Les positions critiques de Heikal lui valent en 1981 un passage en prison. Il ne ménagera pas non plus Hosni Moubarak, le successeur de Sadate, qu’il considère comme « inepte et corrompu » et à qui il reprochera de s’être retranché à Charm el-Cheikh dès le déclenchement du soulèvement de 2011. Il ne cachera jamais son aversion pour les islamistes, ce qui motive le rôle de conseiller de l’ombre qu’il tient un temps auprès du futur président Abdel Fattah al-Sissi pour analyser et prévenir une réaction américaine en cas d’offensive contre les Frères musulmans.
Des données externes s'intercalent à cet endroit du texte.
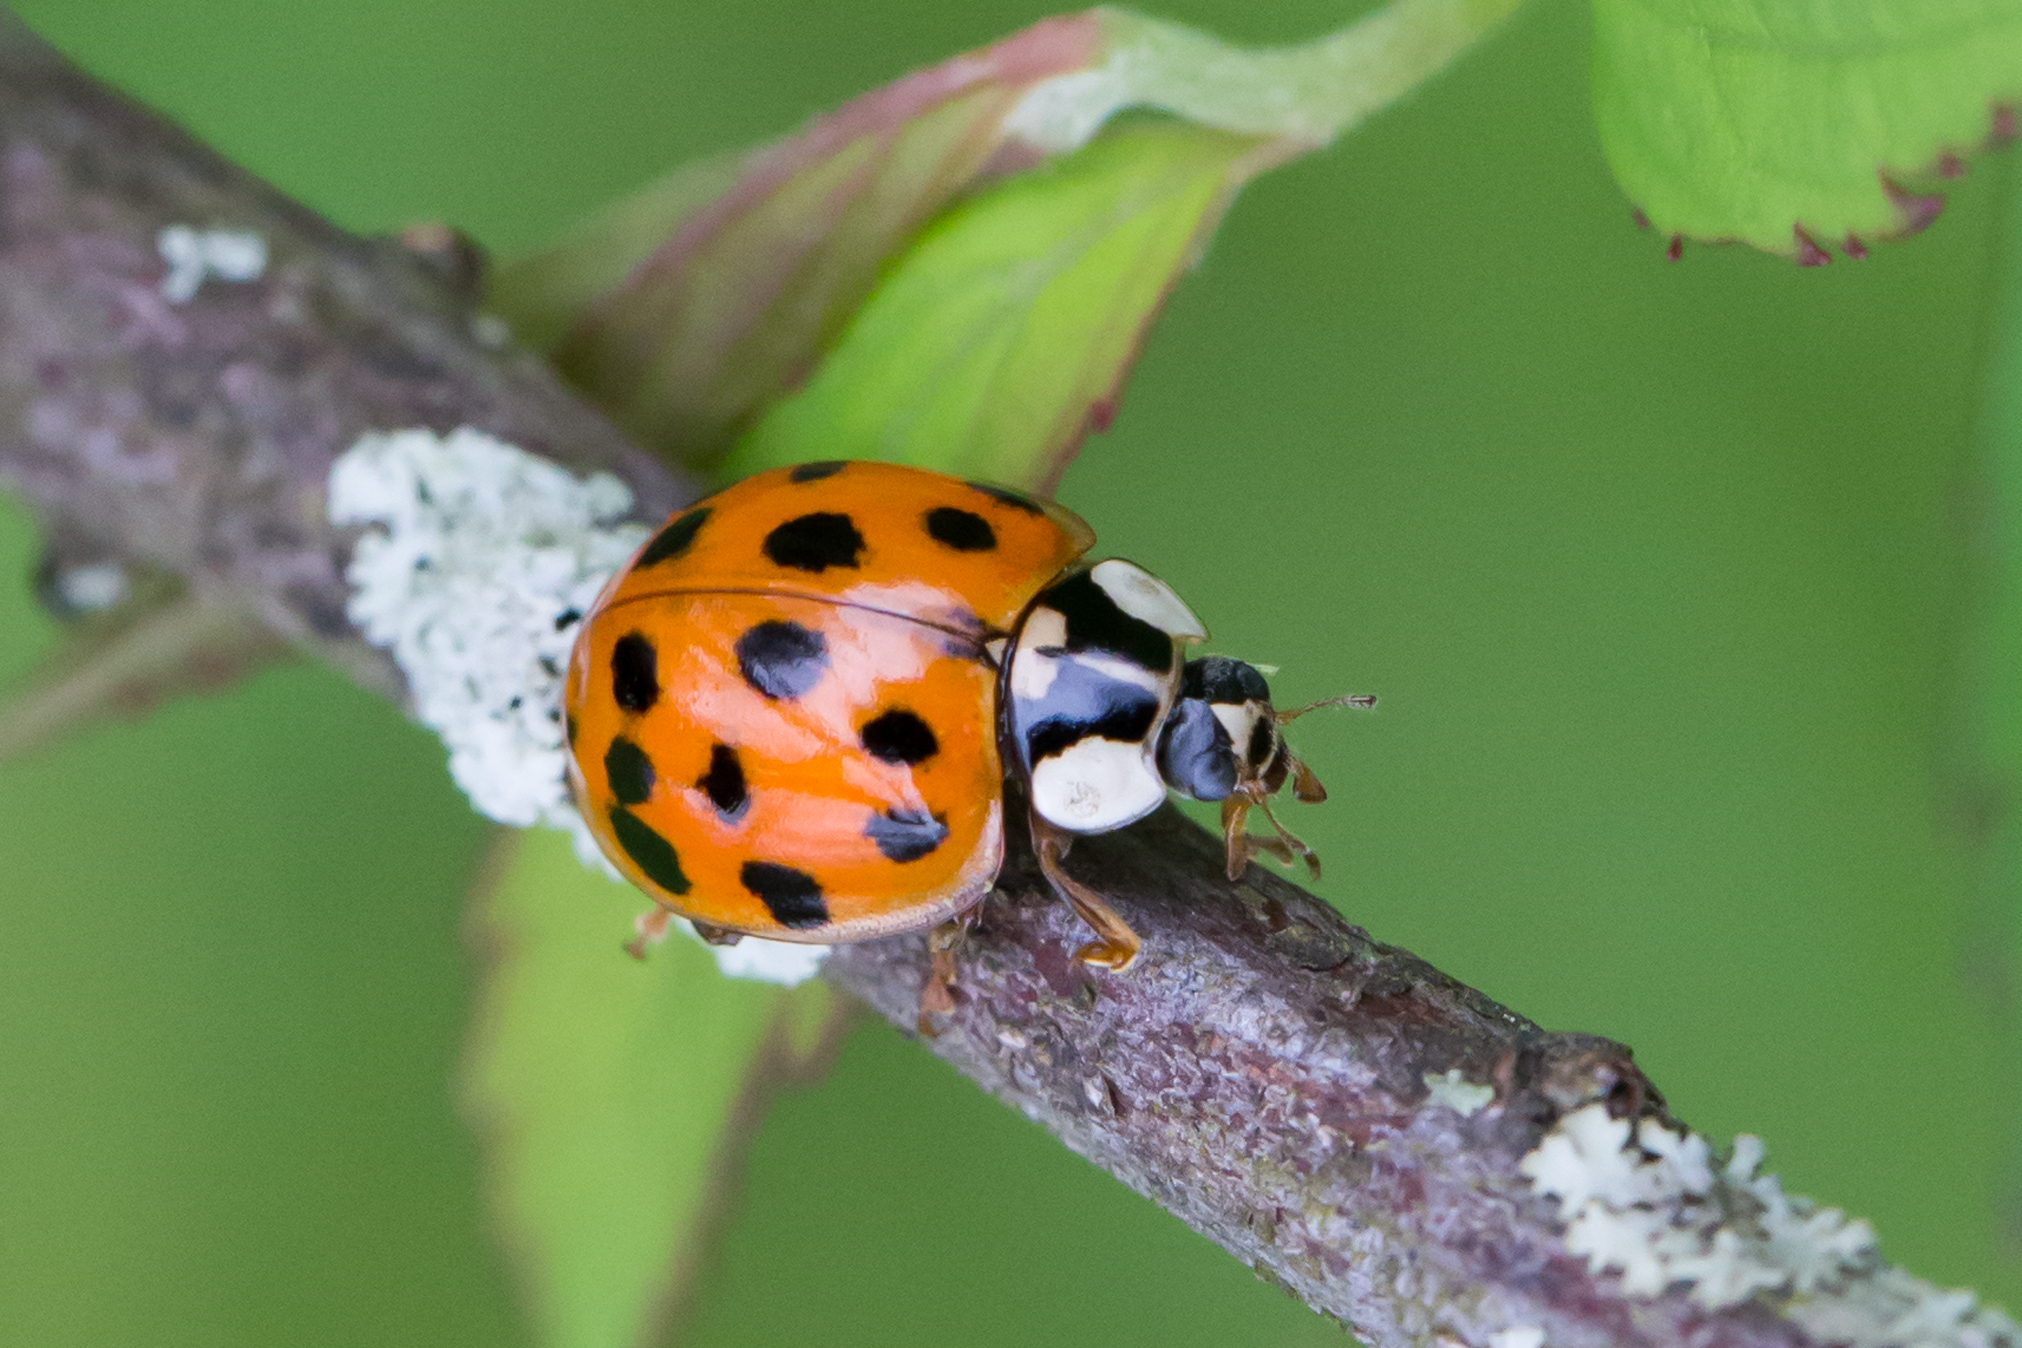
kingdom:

Il claque d’ailleurs la porte de l’émission hebdomadaire qu’il menait sur Al Jazeera depuis 2007 quand la chaîne ouvre son antenne aux prédicateurs et aux islamistes de tout crin. Conservant son autorité intellectuelle, sa profonde intelligence et son influence incontestées, il connaît alors sa période la plus prolifique, publiant de nombreux ouvrages de référence sur les dessous de l’accord d’Oslo avec Israël, sur l’assassinat de Sadate, mais également sur la guerre du Golfe, la révolution iranienne…
Journaliste devenu un puissant dirigeant de presse, Mohamed Hassanein Heikal a longtemps modelé l’opinion arabe, et son style fait encore école aujourd’hui, bientôt huit ans après sa mort, en février 2016. Cité en exemple pour avoir su réunir une équipe autour d’Al Ahram et avoir ouvert les colonnes du journal à des dissidents, des économistes et des artistes, il a été le précurseur d’une modernité que reproduira la presse libanaise. Journaliste, historien, politologue, Heikal a mis en place une forme de transmission qui est toujours le fil rouge du centre d’études et de recherche d’Al Ahram, qu’il a créé.